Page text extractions
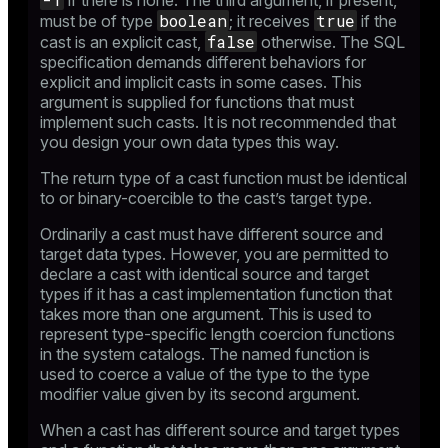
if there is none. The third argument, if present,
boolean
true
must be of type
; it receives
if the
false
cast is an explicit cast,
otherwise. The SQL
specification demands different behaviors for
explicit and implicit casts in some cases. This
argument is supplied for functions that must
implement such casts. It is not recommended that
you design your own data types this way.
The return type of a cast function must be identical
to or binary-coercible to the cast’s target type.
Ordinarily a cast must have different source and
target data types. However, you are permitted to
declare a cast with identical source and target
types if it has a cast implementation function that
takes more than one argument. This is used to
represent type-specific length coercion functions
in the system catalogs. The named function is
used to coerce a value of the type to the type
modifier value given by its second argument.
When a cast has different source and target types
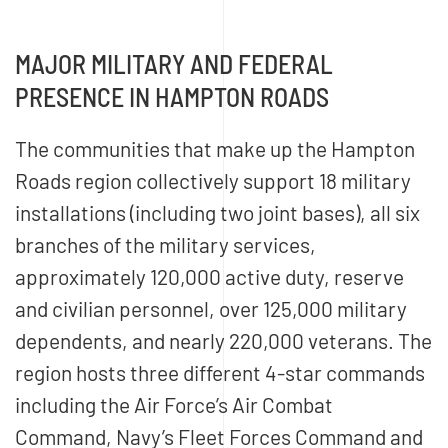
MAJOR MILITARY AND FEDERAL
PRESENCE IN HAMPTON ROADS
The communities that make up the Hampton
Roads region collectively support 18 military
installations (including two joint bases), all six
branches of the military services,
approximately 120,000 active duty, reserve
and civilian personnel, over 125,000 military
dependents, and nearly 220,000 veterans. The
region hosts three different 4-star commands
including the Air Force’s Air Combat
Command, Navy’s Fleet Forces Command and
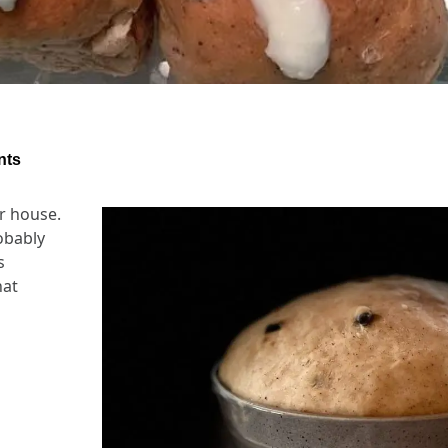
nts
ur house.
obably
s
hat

---

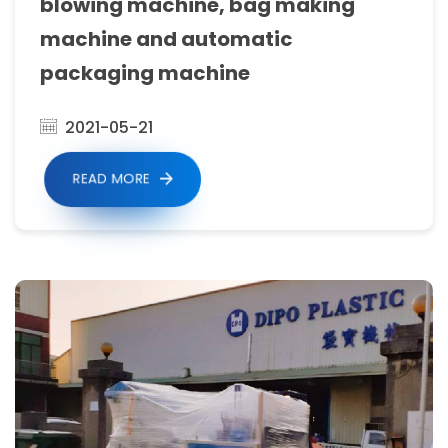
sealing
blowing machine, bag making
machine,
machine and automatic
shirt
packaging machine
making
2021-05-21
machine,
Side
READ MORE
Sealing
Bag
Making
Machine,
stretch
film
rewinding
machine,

Directions —
Give the text in the rows above, from the line with "if there is" up to and including the line with "Command, Navy’s Fleet Forces Command and", as a JSON list of strings with one string per line. Skip any blank lines and leave the pictures out.

Reply —
[
  "if there is none. The third argument, if present,",
  "boolean",
  "true",
  "must be of type",
  "; it receives",
  "if the",
  "false",
  "cast is an explicit cast,",
  "otherwise. The SQL",
  "specification demands different behaviors for",
  "explicit and implicit casts in some cases. This",
  "argument is supplied for functions that must",
  "implement such casts. It is not recommended that",
  "you design your own data types this way.",
  "The return type of a cast function must be identical",
  "to or binary-coercible to the cast’s target type.",
  "Ordinarily a cast must have different source and",
  "target data types. However, you are permitted to",
  "declare a cast with identical source and target",
  "types if it has a cast implementation function that",
  "takes more than one argument. This is used to",
  "represent type-specific length coercion functions",
  "in the system catalogs. The named function is",
  "used to coerce a value of the type to the type",
  "modifier value given by its second argument.",
  "When a cast has different source and target types",
  "MAJOR MILITARY AND FEDERAL",
  "PRESENCE IN HAMPTON ROADS",
  "The communities that make up the Hampton",
  "Roads region collectively support 18 military",
  "installations (including two joint bases), all six",
  "branches of the military services,",
  "approximately 120,000 active duty, reserve",
  "and civilian personnel, over 125,000 military",
  "dependents, and nearly 220,000 veterans. The",
  "region hosts three different 4-star commands",
  "including the Air Force’s Air Combat",
  "Command, Navy’s Fleet Forces Command and"
]